Martin's early background is in engineering. He joined 8x8 in 1990 out of Stanford University in California having been trained as a chip and software designer. His previous work experience included two summers at Chips and Technologies in San Jose while attending Stanford. Martin attributes his technical creativity to these experiences, and his hi-tech knowhow is reflected in the accelerating pace of innovation at 8x8 which continues to collect new patents, with 13 awarded in the last year.

Martin currently holds 55 United States patents in the fields of semiconductors, computer architecture, video processing algorithms, videophones and communications. "Overall, we now have 137 patents to date and more to come in the next couple of months," he added. "This is a direct result of the expanded resources we've allocated to R&D and the expertise of our full-time engineering teams, including the agile development teams working out of our offices in Cluj-Napoca, Romania."

As we have seen, Martin has led 8x8 through many evolutions and one of his priorities now is to pivot the business towards the channel model. "In the UK we sell predominantly through channel partners, while in North America approximately 30 per cent of our revenue is sold through the channel," he said. "But we foresee a day when all of our sales will go through the channel. We cannot hire enough people to accomplish the world domination that our business plan calls for.
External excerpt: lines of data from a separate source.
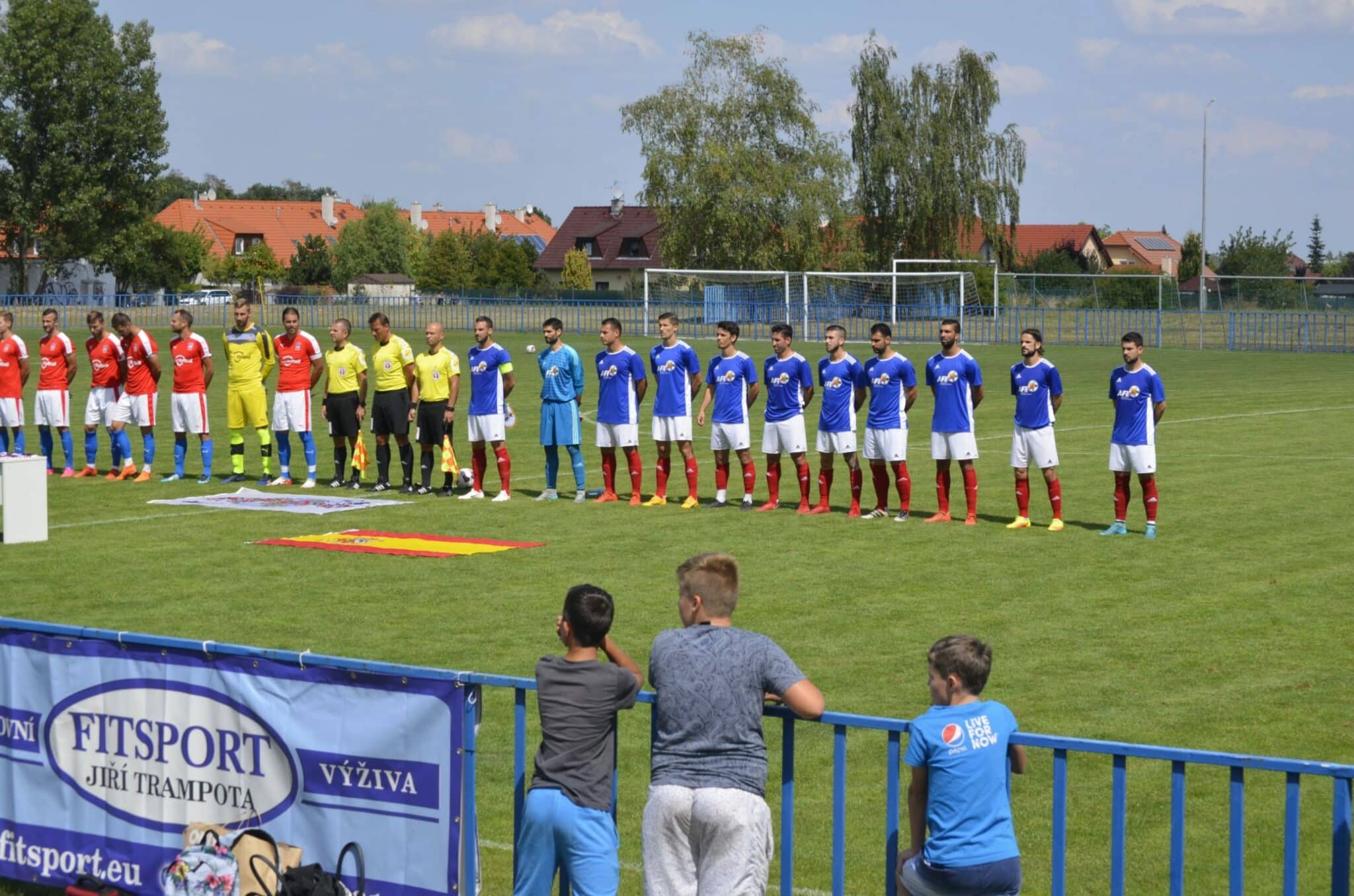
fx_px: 3096
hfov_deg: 24.7
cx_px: 677
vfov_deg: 16.5
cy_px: 448
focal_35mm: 82
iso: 100
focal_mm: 55
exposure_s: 1/320
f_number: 9
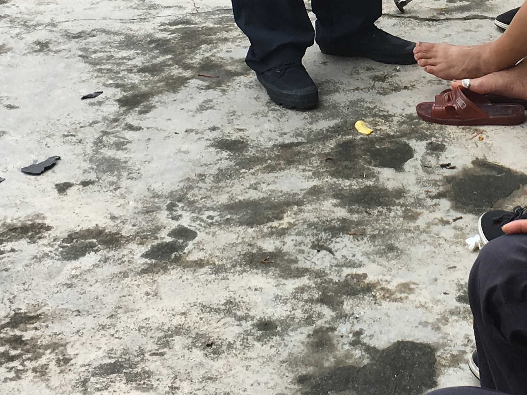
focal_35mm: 95
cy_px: -22
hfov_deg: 20.4
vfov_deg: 15.2
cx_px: 430
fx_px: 1446
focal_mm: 4.15
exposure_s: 1/287
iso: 25
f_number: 2.2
This cannot be achieved without selling and installing through partners."

8x8 has entered a nirvana of cloud landscapes and opportunities that represent the next stage of the comms revolution as workforces become increasingly mobile and organisations call for a more customisable platform for employee and team communication and collaboration. "Companies and employees thrive when they're provided with flexible technologies and tools that suit their individual needs," said Martin. "Our first step towards meeting this requirement was to holistically embrace the cloud which allowed us to open our doors to a more flexible and adaptable suite of products, tools and integrations that simplify the user experience.

"Furthermore, customer requirements have changed. Nowadays they work in distributed organisations, across numerous time zones with virtual teams and intergenerational communications. They have access to information from anywhere at any time, and have the flexibility to work remotely. Team collaboration has taken centre stage along with the demand for integrated mobility and the ability to pick your own tools if you don't like what is mandated by IT. So we're constantly evolving our product portfolio to help customers of all sizes get the most out of their cloud communications."